Sabtu, 12 Maret 2016

Gara-gara Pulpen

Saat duduk di bangku sekolah, biologi adalah pelajaran yang paling tidak saya sukai dari semua pelajaran IPA. Nilai biologi di kelas 1 dan 2 SMA bahkan paling rendah dibanding mata pelajaran IPA lainnya. Tak suka biologi gara-gara banyak istilah yang bikin kepala pusing.

Menginjak kelas 3, guru biologi saya pergi ke Bangkok selama seminggu. Sepulangnya dari Bangkok beliau memperlihatkan sebuah pulpen warna toska dengan gambar kartun bertebaran dan ujung pulpen warna emas, sayang tak ada fotonya karena belum musim kamera. "Waaah.....itu beli di Bangkok Bu?" tanya banyak siswa. Saat itu segala sesuatu berbau luar negeri rasanya keren (hehe.... nasionalisme mana nasionalisme). Beliau menyampaikan bahwa beliau hanya satu membeli pulpen tersebut dan hanya akan beliau berikan kepada peraih nilai Biologi tertinggi sesekolah di Ujian Nasional (EBTANAS).

Pulpen yang diperlihatkan Bu Guru selalu terbayang dalam pikiran saya. Kalau mau pulpen seperti itu dan membeli sendiri berapa banyak uang yang harus saya keluarkan padahal untuk ongkos sekolah saja harus berhemat. Maka tak ada cara lain untuk belajar keras supaya mendapat nilai tertinggi di Ujian Nasional. Demi meraih pulpen saya rela berlama-lama belajar biologi dan akhirnya bisa bersahabat dengan biologi.

Pengumuman nilai akhirnya tiba. Hati dagdigdug antara cemas dan harap. Saya pasrah kalau rejeki pulpen toska itu akan jadi milik saya tapi kalau bukan ya sudahlah. Daan....pulpen toska itu.... akhirnya jadi milik saya, alhamdulillah. Pulpen toska itu saya pamerkan kepada ketiga adik saya. Rasanya banggaaa sekali.

Ketika almarhum Bapak menyarankan saya masuk jurusan biologi saya ikuti karena saya sudah bersahabat dengan biologi diantaranya. Setelah pengumuman hasil seleksi masuk PTN saya bersiap-siap membeli alat-alat tulis untuk kuliah. Saya pergi ke sebuah toko buku. Buku-buku, pulpen, pensil dan berbagai ATK berjejer rapi. Mata saya menjelajah sekeliling toko. Hei.... ada barang yang saya kenal sepertinya. Ya, saya kenal persis. Oh.... pulpen toska itu sangat mirip dengan pulpen hadiah dari bu guru. 
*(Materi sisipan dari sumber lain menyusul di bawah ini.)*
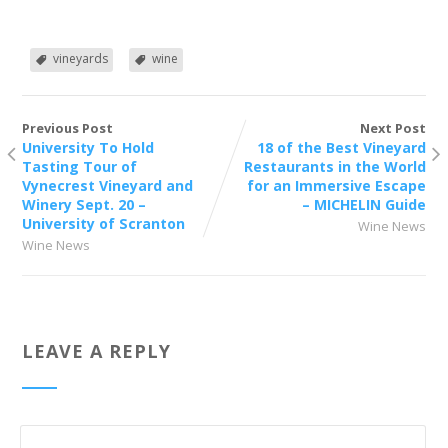
vineyards
wine
Previous Post
Next Post
University To Hold
18 of the Best Vineyard
Tasting Tour of
Restaurants in the World
Vynecrest Vineyard and
for an Immersive Escape
Winery Sept. 20 –
– MICHELIN Guide
University of Scranton
Wine News
Wine News
LEAVE A REPLY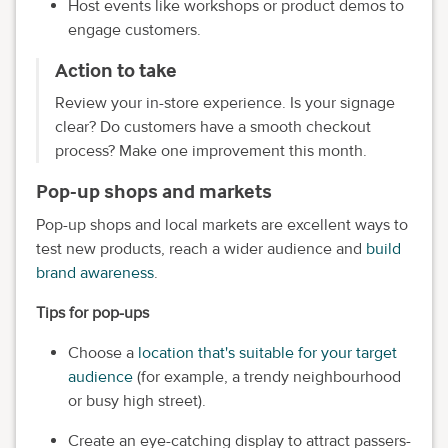
Host events like workshops or product demos to
engage customers.
Action to take
Review your in-store experience. Is your signage
clear? Do customers have a smooth checkout
process? Make one improvement this month.
Pop-up shops and markets
Pop-up shops and local markets are excellent ways to
test new products, reach a wider audience and
build
brand awareness
.
Tips for pop-ups
Choose a
location that's suitable for your target
audience
(for example, a trendy neighbourhood
or busy high street).
Create an eye-catching display to attract passers-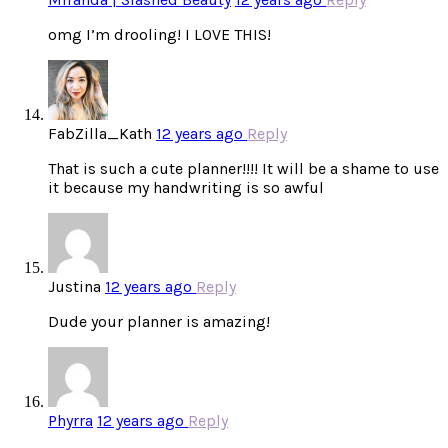
omg I’m drooling! I LOVE THIS!
FabZilla_Kath
12 years ago
Reply
That is such a cute planner!!!! It will be a shame to use
it because my handwriting is so awful
Justina
12 years ago
Reply
Dude your planner is amazing!
Phyrra
12 years ago
Reply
Penuh penasaran, saya menanyakan harga pulpen tersebut. Pulpen tersebut harganya Rp 1.500,-  mungkin seharga tiga ribu rupiah kalau saat ini mengingat kurs dollar US saat itu sekitar Rp 7.000. Apa? perjuangan saya untuk bisa bersahabat dengan biologi dihargai seribu lima ratus saja? Tapi.... bisa saja benar bu guru membeli pulpen itu di Bangkok, tambah ongkos jadi berapa hayo? Daan... yang lebih penting lagi sebenarnya adalah bukan masalah harga. Perjuangan tak selalu harus dihargai dengan barang atau uang. Bukankah gara-gara tantangan dari Ibu Guru tersebut saya jadi bersahabat dengan biologi? Terima kasih guru biologiku.